[START Stored rows]

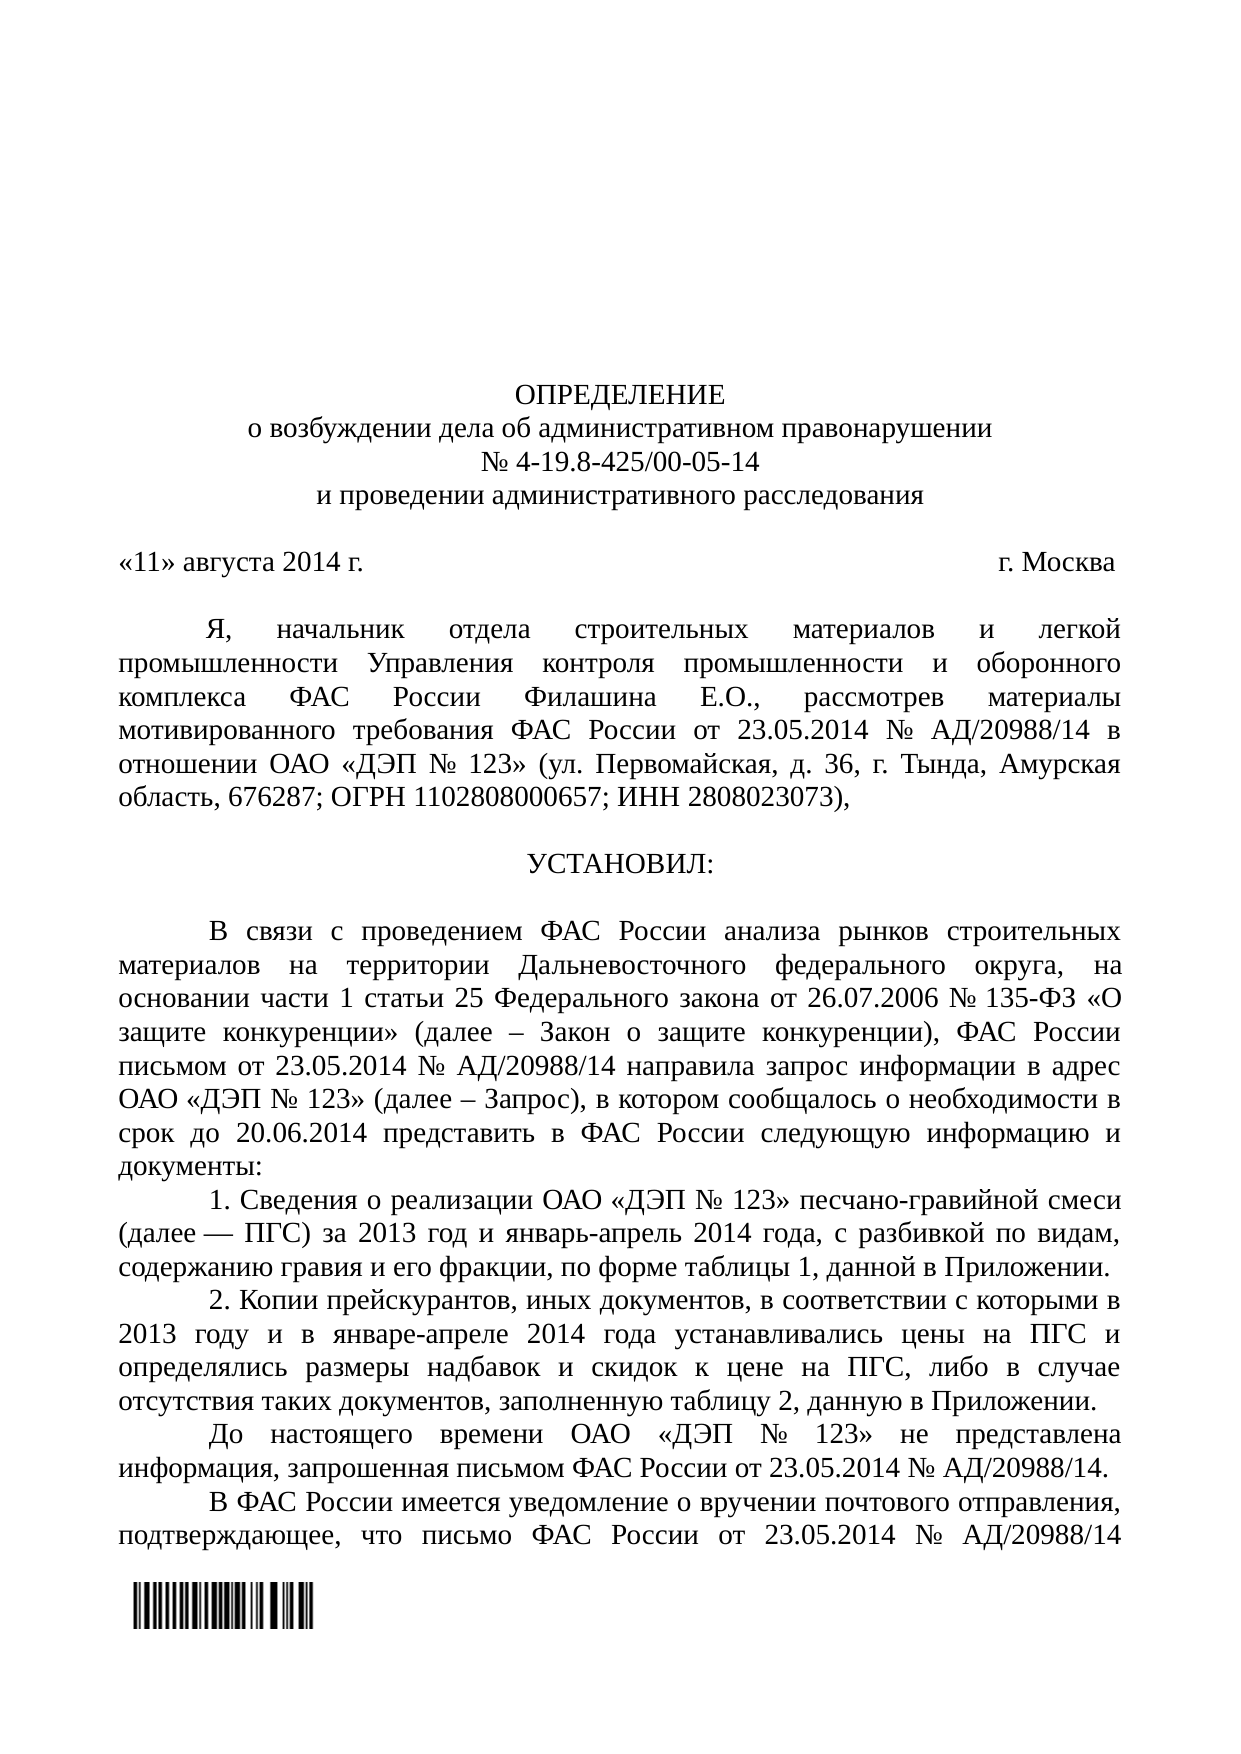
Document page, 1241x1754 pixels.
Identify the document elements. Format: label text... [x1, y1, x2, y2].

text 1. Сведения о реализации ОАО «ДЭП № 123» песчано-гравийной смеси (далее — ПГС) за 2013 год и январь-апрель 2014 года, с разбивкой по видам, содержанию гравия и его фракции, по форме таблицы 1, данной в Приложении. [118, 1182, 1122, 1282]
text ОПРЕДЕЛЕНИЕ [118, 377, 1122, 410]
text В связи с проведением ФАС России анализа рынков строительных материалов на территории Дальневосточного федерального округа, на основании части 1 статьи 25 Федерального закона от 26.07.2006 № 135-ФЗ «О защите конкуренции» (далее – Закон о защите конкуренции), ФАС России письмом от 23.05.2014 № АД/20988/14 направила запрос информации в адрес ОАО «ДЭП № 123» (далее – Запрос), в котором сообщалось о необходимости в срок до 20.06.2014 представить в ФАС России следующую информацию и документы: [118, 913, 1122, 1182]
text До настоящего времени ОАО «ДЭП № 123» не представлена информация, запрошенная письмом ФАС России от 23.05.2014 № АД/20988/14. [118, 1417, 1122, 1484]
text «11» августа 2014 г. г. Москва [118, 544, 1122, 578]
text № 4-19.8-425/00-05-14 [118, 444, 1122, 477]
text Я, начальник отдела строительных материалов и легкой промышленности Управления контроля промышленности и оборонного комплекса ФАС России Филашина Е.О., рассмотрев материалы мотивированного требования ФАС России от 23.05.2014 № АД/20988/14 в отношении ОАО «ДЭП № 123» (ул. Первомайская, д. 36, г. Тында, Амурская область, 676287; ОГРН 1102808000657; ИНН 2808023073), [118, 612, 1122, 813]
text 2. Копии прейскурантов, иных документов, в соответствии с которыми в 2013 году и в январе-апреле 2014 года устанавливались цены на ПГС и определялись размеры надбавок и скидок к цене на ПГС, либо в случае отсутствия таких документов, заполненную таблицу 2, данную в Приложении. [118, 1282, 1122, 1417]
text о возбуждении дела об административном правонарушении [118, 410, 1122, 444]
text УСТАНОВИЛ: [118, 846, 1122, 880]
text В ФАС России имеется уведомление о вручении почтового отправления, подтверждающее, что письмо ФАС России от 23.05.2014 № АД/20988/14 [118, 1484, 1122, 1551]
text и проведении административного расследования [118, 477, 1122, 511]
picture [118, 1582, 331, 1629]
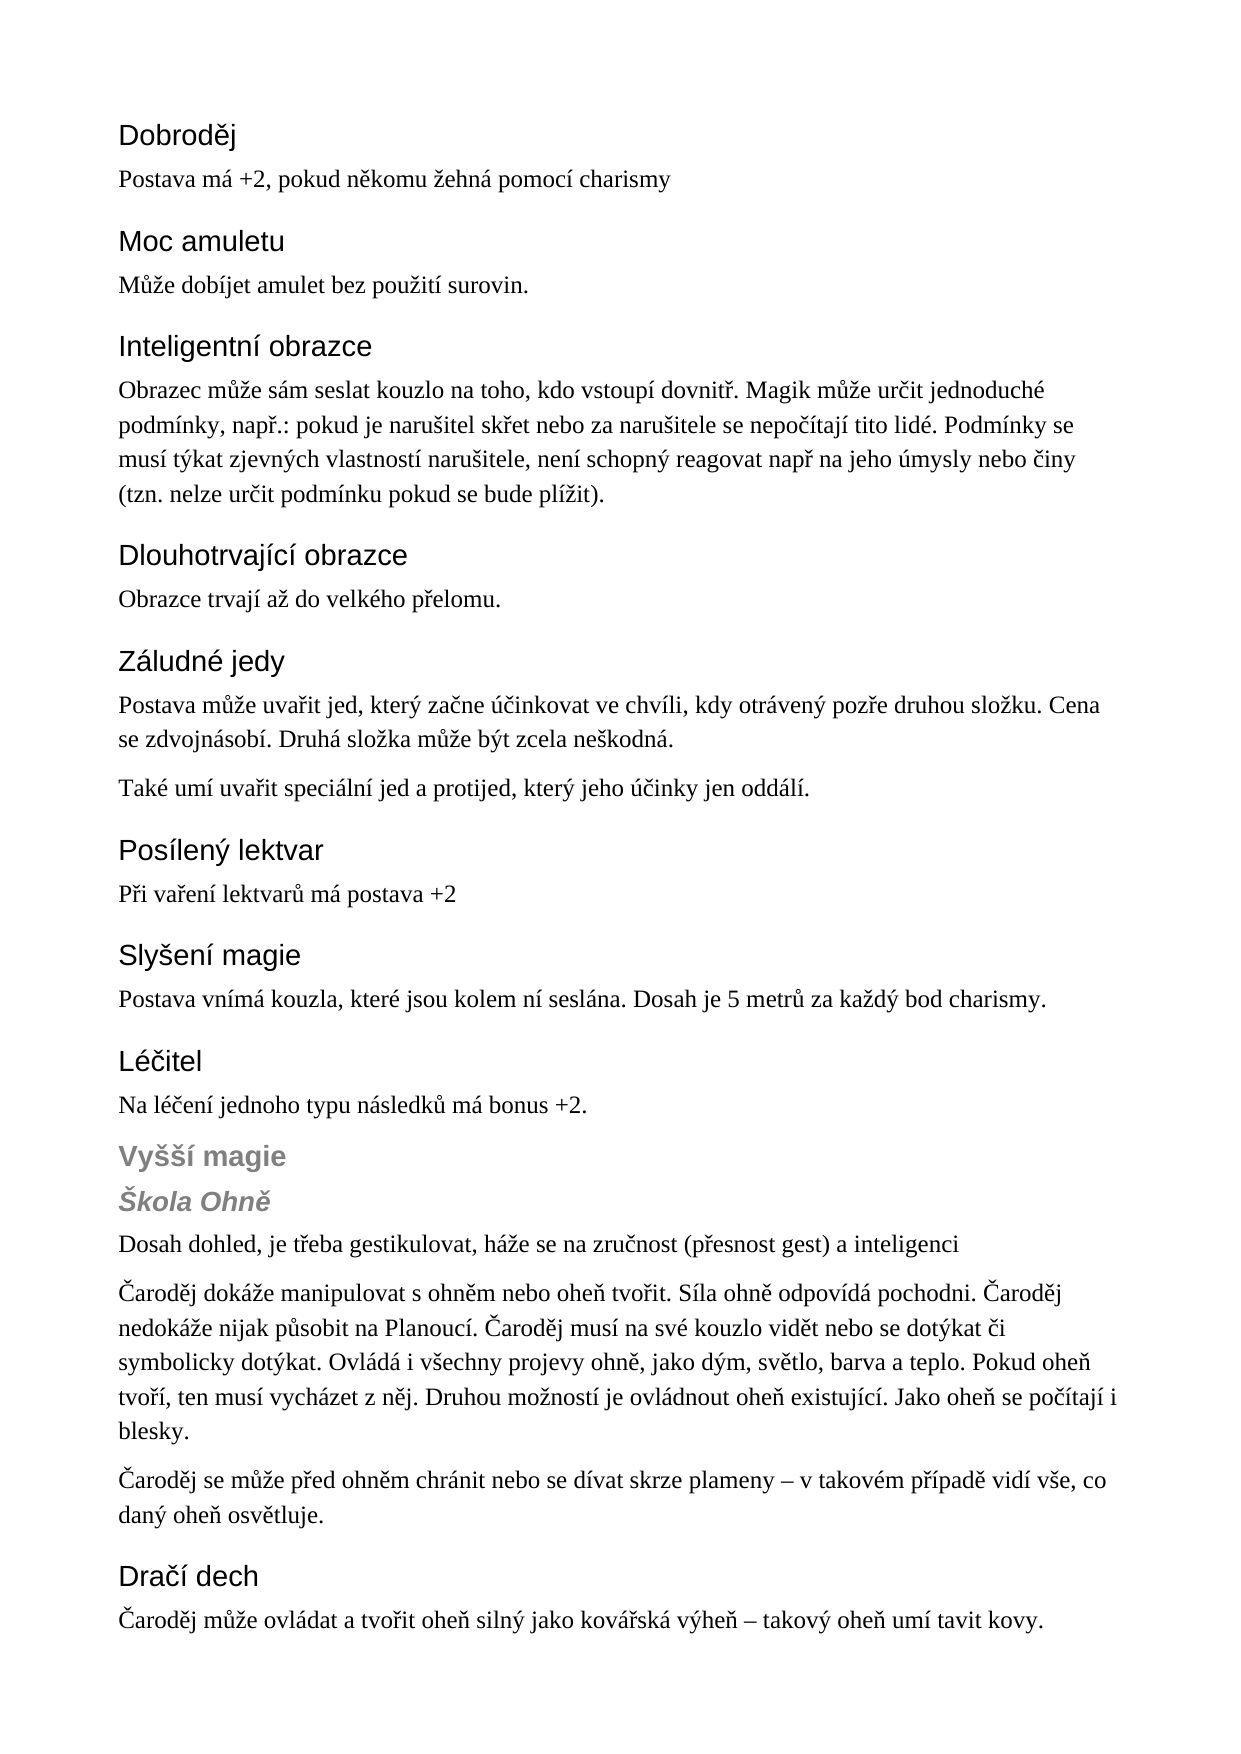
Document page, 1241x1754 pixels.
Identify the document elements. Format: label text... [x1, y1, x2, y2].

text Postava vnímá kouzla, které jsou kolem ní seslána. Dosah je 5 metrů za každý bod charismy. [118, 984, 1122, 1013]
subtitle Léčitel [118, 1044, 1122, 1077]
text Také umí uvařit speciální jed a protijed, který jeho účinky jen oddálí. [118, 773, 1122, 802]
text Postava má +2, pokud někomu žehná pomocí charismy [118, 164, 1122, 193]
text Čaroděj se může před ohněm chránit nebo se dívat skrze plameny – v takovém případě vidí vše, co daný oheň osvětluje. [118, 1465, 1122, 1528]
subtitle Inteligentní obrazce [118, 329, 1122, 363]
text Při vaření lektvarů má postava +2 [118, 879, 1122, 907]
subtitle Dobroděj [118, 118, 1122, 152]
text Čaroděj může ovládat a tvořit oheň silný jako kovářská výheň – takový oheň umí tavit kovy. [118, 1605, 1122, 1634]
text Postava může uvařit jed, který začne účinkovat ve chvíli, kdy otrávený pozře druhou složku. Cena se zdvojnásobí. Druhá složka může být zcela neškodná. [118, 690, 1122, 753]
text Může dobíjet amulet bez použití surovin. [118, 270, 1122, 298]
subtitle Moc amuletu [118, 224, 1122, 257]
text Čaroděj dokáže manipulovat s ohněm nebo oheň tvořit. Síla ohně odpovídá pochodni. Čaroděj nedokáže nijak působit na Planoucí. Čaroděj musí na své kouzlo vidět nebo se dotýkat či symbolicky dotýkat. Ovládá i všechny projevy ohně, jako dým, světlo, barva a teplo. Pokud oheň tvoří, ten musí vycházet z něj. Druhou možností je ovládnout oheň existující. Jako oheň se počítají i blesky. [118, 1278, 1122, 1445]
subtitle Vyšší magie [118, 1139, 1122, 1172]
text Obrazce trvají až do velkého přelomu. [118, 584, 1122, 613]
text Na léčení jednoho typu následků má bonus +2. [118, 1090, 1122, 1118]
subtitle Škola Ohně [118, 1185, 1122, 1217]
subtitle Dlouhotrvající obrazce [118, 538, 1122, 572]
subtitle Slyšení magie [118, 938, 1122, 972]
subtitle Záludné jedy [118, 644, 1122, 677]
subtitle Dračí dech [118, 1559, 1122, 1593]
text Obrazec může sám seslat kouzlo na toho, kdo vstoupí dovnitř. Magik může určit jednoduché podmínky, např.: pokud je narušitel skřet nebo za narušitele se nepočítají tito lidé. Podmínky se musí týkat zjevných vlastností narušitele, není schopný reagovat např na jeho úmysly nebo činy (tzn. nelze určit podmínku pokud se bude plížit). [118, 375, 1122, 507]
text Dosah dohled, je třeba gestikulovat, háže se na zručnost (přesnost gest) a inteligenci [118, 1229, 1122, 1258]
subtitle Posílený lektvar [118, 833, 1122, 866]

[END Stored rows]

> _Instruction_:
Please list every line of the listing that contains the word "který", treating uppercase and lowercase as different.

> _Task output_:
text Také umí uvařit speciální jed a protijed, který jeho účinky jen oddálí. [118, 773, 1122, 802]
text Postava může uvařit jed, který začne účinkovat ve chvíli, kdy otrávený pozře druhou složku. Cena se zdvojnásobí. Druhá složka může být zcela neškodná. [118, 690, 1122, 753]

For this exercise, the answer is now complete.